Yes it’s one of the potential use cases, i.e. a drop-in replacement for fidelity bonds in a coinjoin protocol without a single central coordinator. However, I do remember back when I proposed RIDDLE that it might not be as great for that particular use case. So, “delving” into that 
:
First, let’s be clear on the threat being addressed: Sybil attacks that allow deanonymisation of the coinjoin by being ~ all the other participants in the round. A technique that imposes a cost on taking part can never make this impossible, so our chosen threat is an attacker bounded in their costs, and our defence is contingent/limited (you could try to quantify it for a particular case, but it’s going to be very handwavy). The costs imposed by a timelocked utxo can be calculated explicitly in terms of time value of money, but the costs imposed by simple utxo ownership at the time of a recent snapshot are clearly much less; principally just a utxo creation cost (arguably ameliorated, even). This leads one to think along the lines I did in the above blog, that:
By using age and BTC value requirements, a cost - in the form of BTC network fees - is imposed that is almost zero for slow, occasional use but becomes (nonlinearly) much larger for anyone attempting to use the service very frequently (and due to block arrival rate, no amount of money may be enough to achieve very high Sybilling rates).
Notice I say age and value requirements; “before the snapshot” can enforce that, or, I think a better idea, one can set the filter as Q = a^x v^y where a is age and v is sats value. This can really bump up the cost to burst attack a system.
But with a decentralized coinjoin protocol rather than e.g. a website or a nostr relay or maybe a Lightning node, our main concern isn’t burst attack as much as very slow Sybilling. I’m going to guess that, if we want to replace fidelity bonds direct money locking with this style of utxo proof, we need to set x in the above formula much higher, so that a proof of the necessary value will require quite an old utxo (thus enforcing a similar timelocking but in the past, not pushed into the future). This doesn’t sound very practical (locking way before using the service?), and will also reduce the anon set (though I think that won’t be as big of a deal, most likely).
Finally, as well as these concerns (which can be summed up as “you can use this for coinjoins but it might end up being a weak defence unless you make it too impractical”), there’s one last one that bothers me:
Structurally this aut-ct could be simplified to:
Prover -> Verifier: [ZKP] [keyimage]
And that keyimage can’t change unless you change the utxo (pubkey) (taproot). This means that every user of the decentralized protocol sees the same one, and if it’s a token that lets them use the system for some considerable time (as it must be, as fidelity bonds are today), it by its nature allows linkage of different coinjoins.
The problem here is very deep: we want purely private participation in a protocol, and we want defence against Sybilling behaviour.
Probably the answer lies in token multi-issuance, which can be done as described in this Issue :
Basically, when you do the DLEQ proof, you need an independent NUMS basepoint J (and the “key image” is your private key * J), and you create that J using a hash-to-curve operation acting on a string.
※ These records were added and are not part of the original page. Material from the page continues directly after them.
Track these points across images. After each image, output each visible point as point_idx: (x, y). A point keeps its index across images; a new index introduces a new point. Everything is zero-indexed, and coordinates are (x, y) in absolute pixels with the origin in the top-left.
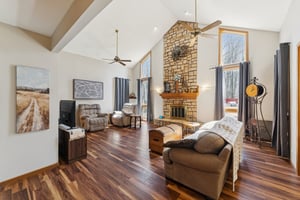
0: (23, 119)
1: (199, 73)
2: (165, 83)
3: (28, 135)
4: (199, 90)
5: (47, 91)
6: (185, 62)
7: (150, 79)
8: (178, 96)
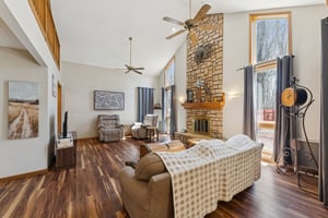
0: (14, 126)
1: (226, 77)
2: (188, 91)
3: (18, 141)
4: (225, 98)
5: (37, 102)
6: (209, 64)
7: (173, 88)
8: (201, 106)
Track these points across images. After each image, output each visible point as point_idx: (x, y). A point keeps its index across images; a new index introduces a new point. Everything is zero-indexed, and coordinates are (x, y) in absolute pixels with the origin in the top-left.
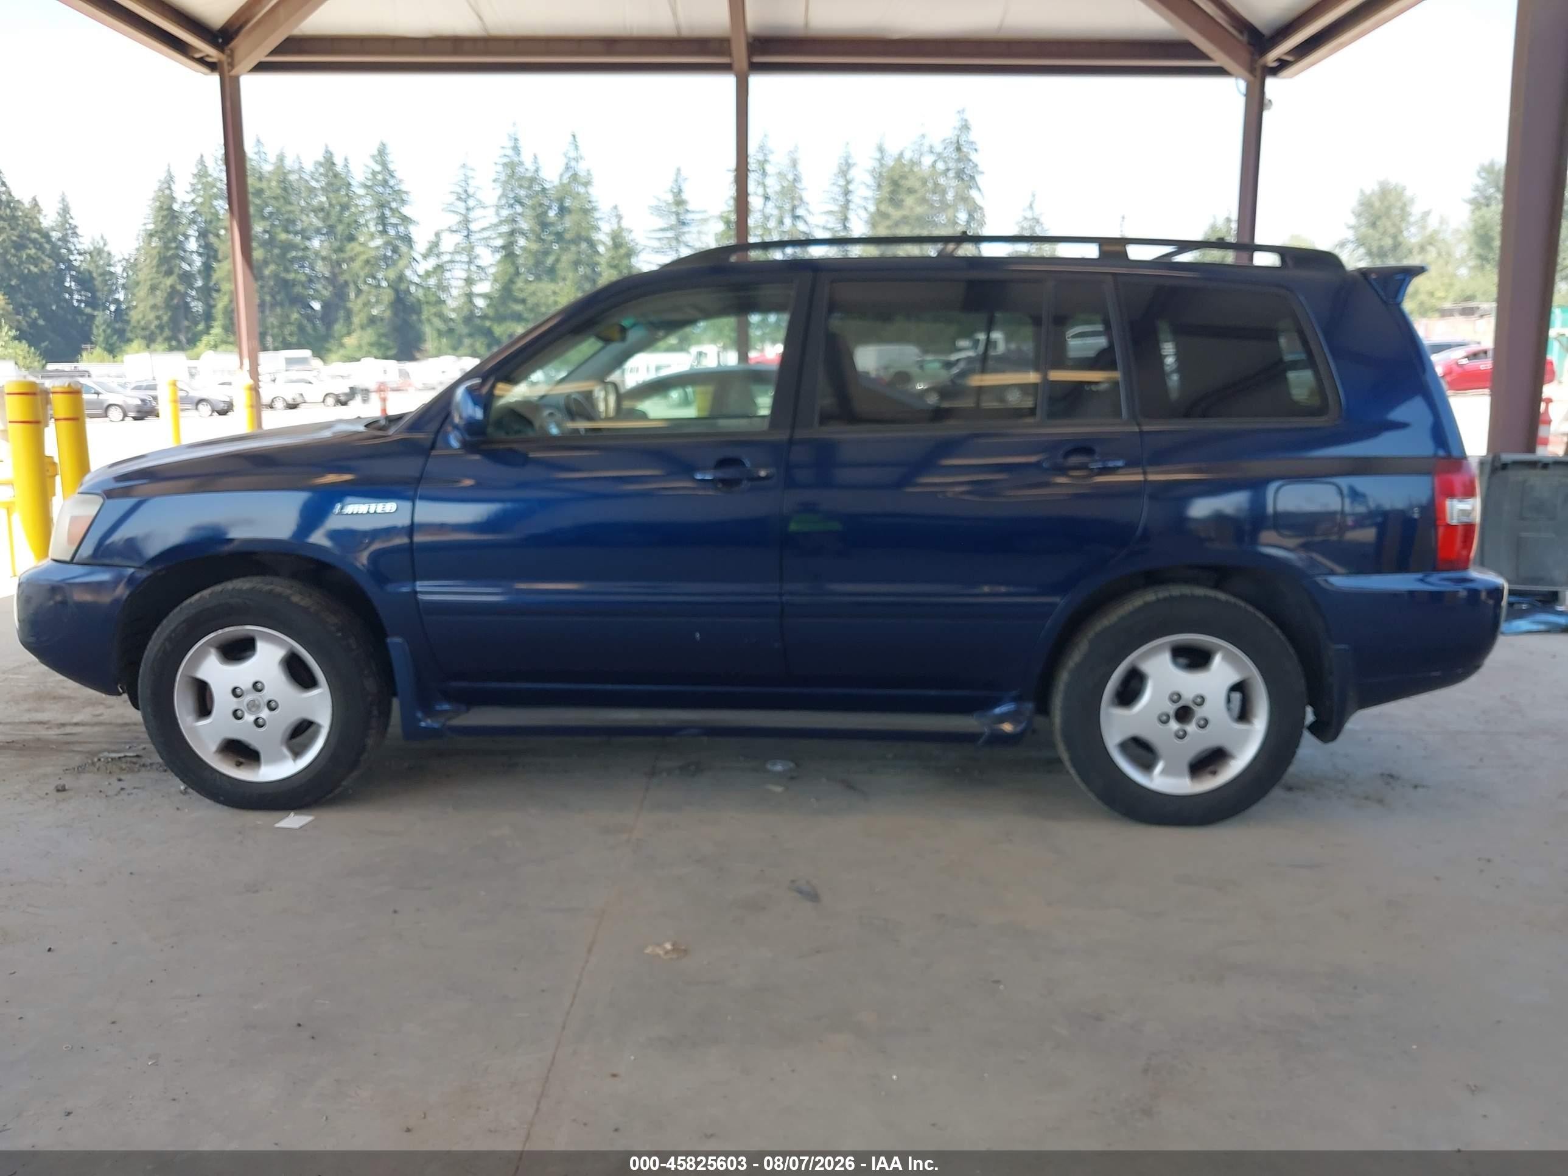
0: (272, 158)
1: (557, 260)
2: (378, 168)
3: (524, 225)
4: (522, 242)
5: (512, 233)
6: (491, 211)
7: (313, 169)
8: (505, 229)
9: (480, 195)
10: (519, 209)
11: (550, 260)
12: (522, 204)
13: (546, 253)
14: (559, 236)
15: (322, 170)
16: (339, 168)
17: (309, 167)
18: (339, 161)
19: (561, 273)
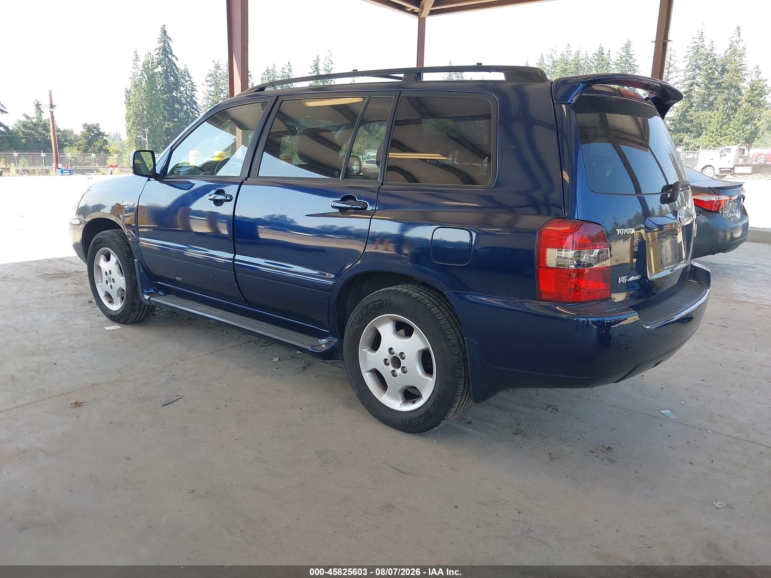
0: (573, 53)
1: (715, 99)
2: (624, 54)
3: (699, 80)
4: (696, 89)
5: (692, 85)
6: (682, 73)
7: (592, 57)
8: (688, 82)
9: (677, 65)
10: (698, 71)
11: (711, 99)
12: (700, 69)
13: (709, 95)
14: (719, 85)
15: (596, 57)
16: (605, 56)
17: (590, 56)
18: (605, 52)
19: (716, 106)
Currently that string is “J,application-domain-label” (e.g. “J,hodlboardmainnet”) but we could instead imagine it being “J,application-domain-label,1” and then 2,3 etc. This way you get multiple independent tokens per utxo. This is basically exactly what we do in PoDLE (which is not the same as fidelity bonds). I think this is probably the right way to go for a fully symmetric decentralized coinjoin protocol.